Labour’s first moves are expected to include a rail reform bill that will also pave the way for the full renationalisation of train operations, with legislation announced in the king’s speech next week.

Haigh said transport would be critical for the government’s declared missions. Speaking to officials in the Department for Transport, she said: “Growth, net zero, opportunity, women and girls’ safety, health – none of these can be realised without transport as a key enabler.”

She said that there was a “once-in-a-generation opportunity to change the way our country runs, for the better”, adding that “the critical thread weaving through every priority should be greening our transport networks”.

Here are some of the big issues Labour needs to tackle in transport:

Reforming rail

Haigh’s motto may have particular resonance for the railway, where the glaring need for reform has been widely agreed since an industry review was first launched in 2018. The broad solution – a new arms-length body unifying track and train operations – is also a matter of consensus.
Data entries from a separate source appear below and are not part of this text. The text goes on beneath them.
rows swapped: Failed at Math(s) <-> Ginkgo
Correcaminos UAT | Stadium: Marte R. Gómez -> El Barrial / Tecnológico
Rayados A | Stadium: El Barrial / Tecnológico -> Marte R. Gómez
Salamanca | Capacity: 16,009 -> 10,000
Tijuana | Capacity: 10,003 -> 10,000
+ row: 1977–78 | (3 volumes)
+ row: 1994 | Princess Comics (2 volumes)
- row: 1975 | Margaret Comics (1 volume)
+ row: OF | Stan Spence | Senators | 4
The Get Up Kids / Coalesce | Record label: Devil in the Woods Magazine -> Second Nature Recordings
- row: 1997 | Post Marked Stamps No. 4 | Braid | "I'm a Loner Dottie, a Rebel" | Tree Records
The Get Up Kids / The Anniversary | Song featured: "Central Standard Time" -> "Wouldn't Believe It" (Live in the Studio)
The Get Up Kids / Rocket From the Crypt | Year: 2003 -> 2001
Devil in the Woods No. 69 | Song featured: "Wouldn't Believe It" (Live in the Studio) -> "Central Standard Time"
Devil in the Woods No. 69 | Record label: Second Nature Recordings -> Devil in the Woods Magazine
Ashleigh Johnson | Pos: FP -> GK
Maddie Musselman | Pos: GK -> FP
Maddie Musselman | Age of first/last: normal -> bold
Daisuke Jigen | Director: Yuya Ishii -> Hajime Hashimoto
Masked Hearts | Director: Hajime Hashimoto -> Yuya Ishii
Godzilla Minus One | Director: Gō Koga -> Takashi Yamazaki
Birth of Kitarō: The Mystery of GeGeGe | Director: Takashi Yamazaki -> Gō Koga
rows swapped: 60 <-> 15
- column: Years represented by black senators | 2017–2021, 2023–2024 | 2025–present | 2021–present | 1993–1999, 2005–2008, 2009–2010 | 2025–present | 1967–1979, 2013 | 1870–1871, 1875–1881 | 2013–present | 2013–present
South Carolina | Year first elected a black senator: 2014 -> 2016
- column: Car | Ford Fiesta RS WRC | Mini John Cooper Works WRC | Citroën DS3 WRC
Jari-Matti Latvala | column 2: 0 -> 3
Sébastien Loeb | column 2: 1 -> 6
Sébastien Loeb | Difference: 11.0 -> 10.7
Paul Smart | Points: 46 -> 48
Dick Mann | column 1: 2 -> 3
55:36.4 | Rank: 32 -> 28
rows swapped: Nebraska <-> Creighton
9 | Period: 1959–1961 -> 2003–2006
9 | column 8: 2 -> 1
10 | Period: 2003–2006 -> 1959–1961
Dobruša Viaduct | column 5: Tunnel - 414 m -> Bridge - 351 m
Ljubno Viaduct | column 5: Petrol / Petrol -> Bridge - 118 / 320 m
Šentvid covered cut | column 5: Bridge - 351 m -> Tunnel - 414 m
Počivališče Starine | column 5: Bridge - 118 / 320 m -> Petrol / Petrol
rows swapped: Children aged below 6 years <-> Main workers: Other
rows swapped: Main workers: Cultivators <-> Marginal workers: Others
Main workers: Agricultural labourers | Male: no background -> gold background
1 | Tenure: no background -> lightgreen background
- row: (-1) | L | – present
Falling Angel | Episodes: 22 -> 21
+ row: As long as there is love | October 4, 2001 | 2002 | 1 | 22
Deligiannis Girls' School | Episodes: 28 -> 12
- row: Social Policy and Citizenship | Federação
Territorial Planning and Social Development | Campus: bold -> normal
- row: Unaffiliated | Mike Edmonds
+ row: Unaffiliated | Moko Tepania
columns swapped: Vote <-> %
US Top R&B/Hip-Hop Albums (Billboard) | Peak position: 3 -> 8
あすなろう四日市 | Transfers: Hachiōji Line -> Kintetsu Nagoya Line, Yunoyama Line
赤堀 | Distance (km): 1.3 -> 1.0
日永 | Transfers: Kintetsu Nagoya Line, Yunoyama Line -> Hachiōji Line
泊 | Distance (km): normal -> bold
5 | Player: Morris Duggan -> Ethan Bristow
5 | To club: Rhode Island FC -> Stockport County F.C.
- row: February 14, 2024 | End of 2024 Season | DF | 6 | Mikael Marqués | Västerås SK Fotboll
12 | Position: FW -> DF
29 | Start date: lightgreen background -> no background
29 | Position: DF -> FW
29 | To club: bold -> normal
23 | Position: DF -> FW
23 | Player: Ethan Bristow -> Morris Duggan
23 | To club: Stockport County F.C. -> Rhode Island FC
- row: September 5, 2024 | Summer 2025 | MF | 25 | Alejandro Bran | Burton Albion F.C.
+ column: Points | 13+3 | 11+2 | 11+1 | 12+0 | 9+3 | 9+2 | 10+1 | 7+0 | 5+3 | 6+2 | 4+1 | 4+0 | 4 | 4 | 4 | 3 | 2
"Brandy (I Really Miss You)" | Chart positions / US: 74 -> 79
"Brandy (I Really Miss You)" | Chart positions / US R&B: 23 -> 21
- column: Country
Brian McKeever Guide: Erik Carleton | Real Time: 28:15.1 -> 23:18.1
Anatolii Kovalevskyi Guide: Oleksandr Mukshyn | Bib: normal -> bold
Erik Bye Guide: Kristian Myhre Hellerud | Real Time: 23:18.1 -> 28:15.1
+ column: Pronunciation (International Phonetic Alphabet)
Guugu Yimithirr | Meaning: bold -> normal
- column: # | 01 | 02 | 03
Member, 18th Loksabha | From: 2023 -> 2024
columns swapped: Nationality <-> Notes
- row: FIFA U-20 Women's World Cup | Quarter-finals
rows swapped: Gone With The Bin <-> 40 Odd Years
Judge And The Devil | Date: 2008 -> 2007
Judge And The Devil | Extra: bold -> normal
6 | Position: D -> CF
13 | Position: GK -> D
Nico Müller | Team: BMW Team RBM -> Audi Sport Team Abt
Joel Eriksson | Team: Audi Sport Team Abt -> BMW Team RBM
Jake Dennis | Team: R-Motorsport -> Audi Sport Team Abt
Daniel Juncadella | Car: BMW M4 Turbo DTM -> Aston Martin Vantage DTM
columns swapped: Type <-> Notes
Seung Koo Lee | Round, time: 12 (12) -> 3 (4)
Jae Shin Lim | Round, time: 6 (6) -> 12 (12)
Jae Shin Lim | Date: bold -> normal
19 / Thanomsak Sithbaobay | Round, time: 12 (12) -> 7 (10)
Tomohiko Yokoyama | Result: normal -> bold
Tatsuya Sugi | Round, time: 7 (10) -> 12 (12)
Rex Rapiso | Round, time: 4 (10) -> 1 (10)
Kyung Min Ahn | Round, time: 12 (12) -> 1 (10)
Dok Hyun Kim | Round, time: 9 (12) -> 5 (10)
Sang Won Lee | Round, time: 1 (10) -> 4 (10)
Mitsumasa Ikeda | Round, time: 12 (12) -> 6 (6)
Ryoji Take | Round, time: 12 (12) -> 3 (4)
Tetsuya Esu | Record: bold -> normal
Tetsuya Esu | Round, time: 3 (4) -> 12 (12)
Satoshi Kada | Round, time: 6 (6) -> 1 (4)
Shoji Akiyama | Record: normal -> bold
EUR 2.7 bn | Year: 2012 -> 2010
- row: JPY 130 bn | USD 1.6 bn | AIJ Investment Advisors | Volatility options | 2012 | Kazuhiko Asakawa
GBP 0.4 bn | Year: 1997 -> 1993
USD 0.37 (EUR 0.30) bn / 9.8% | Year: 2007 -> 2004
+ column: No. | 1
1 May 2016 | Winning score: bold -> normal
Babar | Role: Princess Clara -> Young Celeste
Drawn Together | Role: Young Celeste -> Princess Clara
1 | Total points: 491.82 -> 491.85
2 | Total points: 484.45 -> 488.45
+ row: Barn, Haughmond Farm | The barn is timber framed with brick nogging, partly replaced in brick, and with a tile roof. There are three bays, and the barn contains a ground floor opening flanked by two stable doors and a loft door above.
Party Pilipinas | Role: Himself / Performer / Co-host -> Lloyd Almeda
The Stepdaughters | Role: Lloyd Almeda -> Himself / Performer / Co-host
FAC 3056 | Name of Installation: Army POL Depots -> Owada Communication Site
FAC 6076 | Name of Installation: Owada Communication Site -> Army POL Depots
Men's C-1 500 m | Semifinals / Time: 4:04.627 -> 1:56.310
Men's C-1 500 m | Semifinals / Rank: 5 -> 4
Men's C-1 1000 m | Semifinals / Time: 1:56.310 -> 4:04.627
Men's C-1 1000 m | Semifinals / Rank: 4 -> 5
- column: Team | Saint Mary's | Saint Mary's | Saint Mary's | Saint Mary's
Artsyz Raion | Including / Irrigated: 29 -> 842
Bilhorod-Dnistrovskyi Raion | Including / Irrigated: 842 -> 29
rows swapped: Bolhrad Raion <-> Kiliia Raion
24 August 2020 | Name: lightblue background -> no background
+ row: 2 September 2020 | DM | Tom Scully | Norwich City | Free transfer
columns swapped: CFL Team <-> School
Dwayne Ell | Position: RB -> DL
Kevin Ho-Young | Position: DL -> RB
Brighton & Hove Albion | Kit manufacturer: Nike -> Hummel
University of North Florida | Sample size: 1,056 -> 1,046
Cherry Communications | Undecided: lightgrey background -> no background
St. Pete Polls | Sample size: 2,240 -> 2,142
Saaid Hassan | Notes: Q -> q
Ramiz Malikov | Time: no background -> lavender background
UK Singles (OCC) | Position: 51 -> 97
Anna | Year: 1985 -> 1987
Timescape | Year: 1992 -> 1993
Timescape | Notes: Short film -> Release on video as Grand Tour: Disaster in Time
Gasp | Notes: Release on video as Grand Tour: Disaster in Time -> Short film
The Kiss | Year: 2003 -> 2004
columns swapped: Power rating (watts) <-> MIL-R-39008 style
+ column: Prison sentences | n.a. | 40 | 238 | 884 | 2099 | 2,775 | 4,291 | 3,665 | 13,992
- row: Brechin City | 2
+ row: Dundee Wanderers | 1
Labour will want to take forward its own version of Great British Railways, “after years of ministerial indecision”, as Haigh put it, as soon as it can.

The appointment of Network Rail chairman, Lord Hendy, as transport minister will underscore that priority, although it will do little to allay the fears of those who perceive GBR as a Network Rail takeover.

Although the ambition to achieve a fully publicly owned railway is scheduled to be completed only when train operator contracts expire, Haigh has said she would hasten that process where poor performances breach contracts. New Labour MPs have already highlighted their own disrupted Avanti journeys from northern seats to Westminster this week.

Improving rail infrastructure – without mentioning HS2

Haigh said Britain “desperately needs new infrastructure to better connect underserved parts of the country”, not least the north, with the transport secretary both born and a constituency MP in Sheffield.

Labour was never going to fall into the trap of simply backing the expensive reinstatement of Britain’s biggest infrastructure project, HS2, when its northern leg was controversially axed last year by Rishi Sunak.

But given pressure from Labour northern mayors – and the headaches over capacity where the remaining HS2 high-speed railway hits the West Coast main line – there will be renewed drive to find some kind of equivalent link, as well as building new lines across the north.

Resolving the strikes

The kind of strikes that seemed unthinkable since rail privatisation have become a mundane misery over the last two years. The train drivers’ union Aslef is still officially in dispute. While past ministers may have seen some political capital in holding out, both sides will be more receptive to a settlement now. Labour’s wider promised “new deal for workers” is a far cry from the minimum service levels that Conservatives wished to impose on striking rail staff and should change the industrial climate, with employers likely to have more leeway to negotiate.

A pay offer near the 8% offered and swiftly rejected in early 2023 could prove acceptable if it does not demand working practice reform on top. Sticking points such as mandatory Sunday shifts may appear less of an issue should better industrial relations lead to more drivers working overtime again.

Accelerating better buses

The ball has already started rolling in overturning the Thatcher-era deregulation of buses, but metro mayors such as Manchester’s Andy Burnham had to tread a long and winding road to reclaim public control of services. Haigh stressed to officials: “I mean it when I say that buses are the lifeblood of our communities, and they’ve too often let people down all over the country.”

While both parties had pledged better buses – a cheaper and quicker way to improve transport connections than building rail – Labour is set to devolve more powers to make local franchising an easier and quicker option.